Design of Thermal Fluid Systems
Thermal Fluid Systems, Inc. specializes in designing thermal fluid heating systems tailored to specific applications and facilities.
Our full system configuration services include:
- Designs for exterior or interior applications
- Electrical heating system options
- Optional drain tanks and secondary heating controls for varying applications
- Physical unit options, such as horizontal or vertical configurations and stand-alone or skid-mounted heating units
- Thermal fluid systems that can use gas, oil, or waste fuel by design—fluid options include biodiesel; bunker C; fuel oils #2, #4, or #6; natural gas; propane; or waste gas product
- Three-pass, high-efficiency heater designs that evenly distribute heat throughout the system
We also provide all system components, such as:
- Control packages
- Isolation valves
Thermal Fluid Systems, Inc. offers a wide selection of individual components for repairs, maintenance, and retrofitting. We also provide additional services such as inspections, maintenance plans, operator training, and complete turnkey installation.
Each of our systems provides a high degree of energy output and energy efficiency. Energy output ranges from 0.5 BTU to over 50,000,000 BTU per hour. The units also have up to 90% LHV efficiency. Our systems can be designed to meet the following industry standards:
- NEMA ratings: 1, 3R, 4, 4X, 7, 12
Advantages of Thermal Fluid Systems
There are numerous advantages to using hot oil heating systems, the foremost of which is their ability to control the temperatures of other fluids used in processing indirectly. This power to change certain temperature aspects is especially important in systems requiring finely tuned temperature control. The fact that the thermal system operates by heating fluids also gives it the capability to precisely time heating for the end user target.

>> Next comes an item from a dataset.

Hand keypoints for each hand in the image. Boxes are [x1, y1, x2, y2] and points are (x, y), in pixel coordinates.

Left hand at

Also, thermal systems can maintain high temperatures for extended durations, while at the same time operating at low pressures. This low-pressure operation significantly increases the level of safety for those working near the unit.
Furthermore, these systems are known for being very reliable due to their simplistic, rugged design. The longevity of the system can help industrial companies save a lot of money because they won’t have to replace the unit after a few years, as is the case with other similar competitive systems.

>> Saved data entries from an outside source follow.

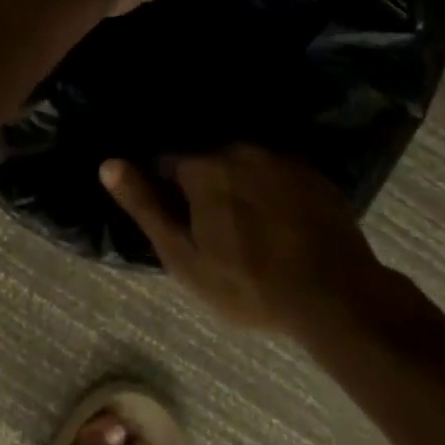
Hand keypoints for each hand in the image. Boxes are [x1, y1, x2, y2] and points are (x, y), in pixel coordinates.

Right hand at [100, 145, 405, 334]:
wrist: (336, 296)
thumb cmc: (248, 283)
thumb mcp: (183, 255)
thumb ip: (145, 205)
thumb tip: (109, 164)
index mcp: (203, 166)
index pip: (166, 163)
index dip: (165, 190)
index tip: (177, 219)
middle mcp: (240, 148)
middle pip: (206, 161)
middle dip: (202, 186)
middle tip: (213, 228)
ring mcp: (281, 157)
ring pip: (243, 164)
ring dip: (238, 185)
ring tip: (248, 223)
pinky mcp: (313, 172)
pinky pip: (276, 172)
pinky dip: (270, 189)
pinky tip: (279, 220)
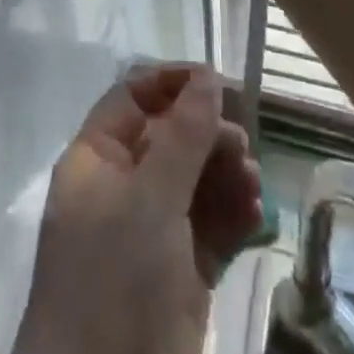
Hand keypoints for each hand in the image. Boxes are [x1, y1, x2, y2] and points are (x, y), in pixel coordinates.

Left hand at [5, 65, 263, 353]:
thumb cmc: (114, 278)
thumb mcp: (149, 198)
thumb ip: (183, 134)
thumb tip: (207, 75)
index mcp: (97, 159)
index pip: (134, 97)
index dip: (173, 83)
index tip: (219, 82)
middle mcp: (123, 188)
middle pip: (171, 137)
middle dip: (208, 135)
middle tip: (243, 146)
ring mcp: (152, 233)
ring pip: (196, 181)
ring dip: (227, 174)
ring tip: (252, 183)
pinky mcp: (181, 274)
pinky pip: (211, 226)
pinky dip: (233, 214)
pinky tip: (256, 212)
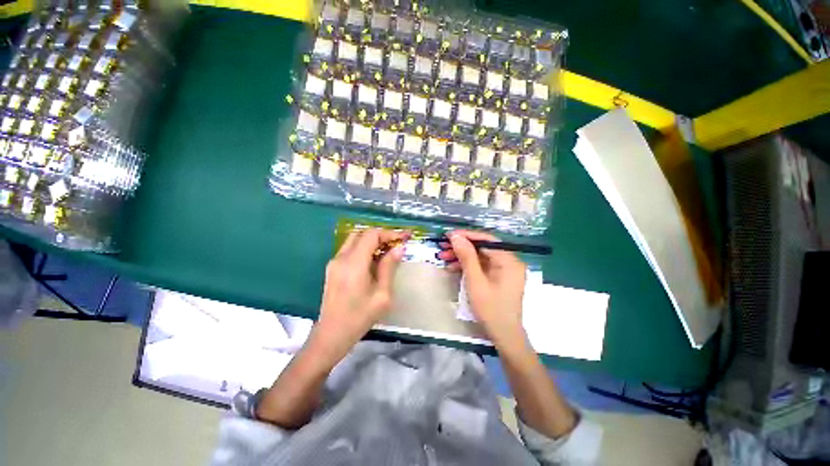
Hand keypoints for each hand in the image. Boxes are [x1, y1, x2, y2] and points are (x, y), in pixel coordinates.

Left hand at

Thermal Fluid Applications
The applications in which a thermal fluid heater can be used are nearly endless. Some of the most widely used applications including heating of fryers, process reboilers, and convection ovens.

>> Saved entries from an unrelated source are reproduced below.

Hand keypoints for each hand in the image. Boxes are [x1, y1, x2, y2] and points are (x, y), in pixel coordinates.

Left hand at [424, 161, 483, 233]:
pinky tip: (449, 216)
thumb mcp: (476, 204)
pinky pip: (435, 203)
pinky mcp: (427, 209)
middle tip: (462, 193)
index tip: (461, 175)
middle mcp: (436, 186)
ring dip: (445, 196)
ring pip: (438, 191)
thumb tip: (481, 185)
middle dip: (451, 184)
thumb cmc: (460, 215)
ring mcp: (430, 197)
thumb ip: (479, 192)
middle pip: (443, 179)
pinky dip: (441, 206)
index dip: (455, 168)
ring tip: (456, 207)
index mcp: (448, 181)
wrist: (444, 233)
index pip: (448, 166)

Often an electric heating system is preferred because it does not have any harmful emissions—such as carbon dioxide or nitrous oxide—which are common byproducts when using coal-generated heat. Therefore, they are much safer and very efficient as well.
Here for All Your Thermal Liquid and Hot Oil System Needs
When it comes to heating process fluids, few methods offer the advantages of thermal fluid systems. By implementing this type of a system, the temperature of the end product can be finely tuned, and the heat can be applied at a precise moment, allowing for extreme control. The low operating pressures of a thermal system mean that employees will be much safer when working in the vicinity of the unit.
There are dozens of uses for this type of fluid heating system, and some of the most popular include industrial convection ovens and liquid tank heating. Thermal Fluid Systems, Inc. is here to help you find the ideal solution that will improve your production and help business run efficiently.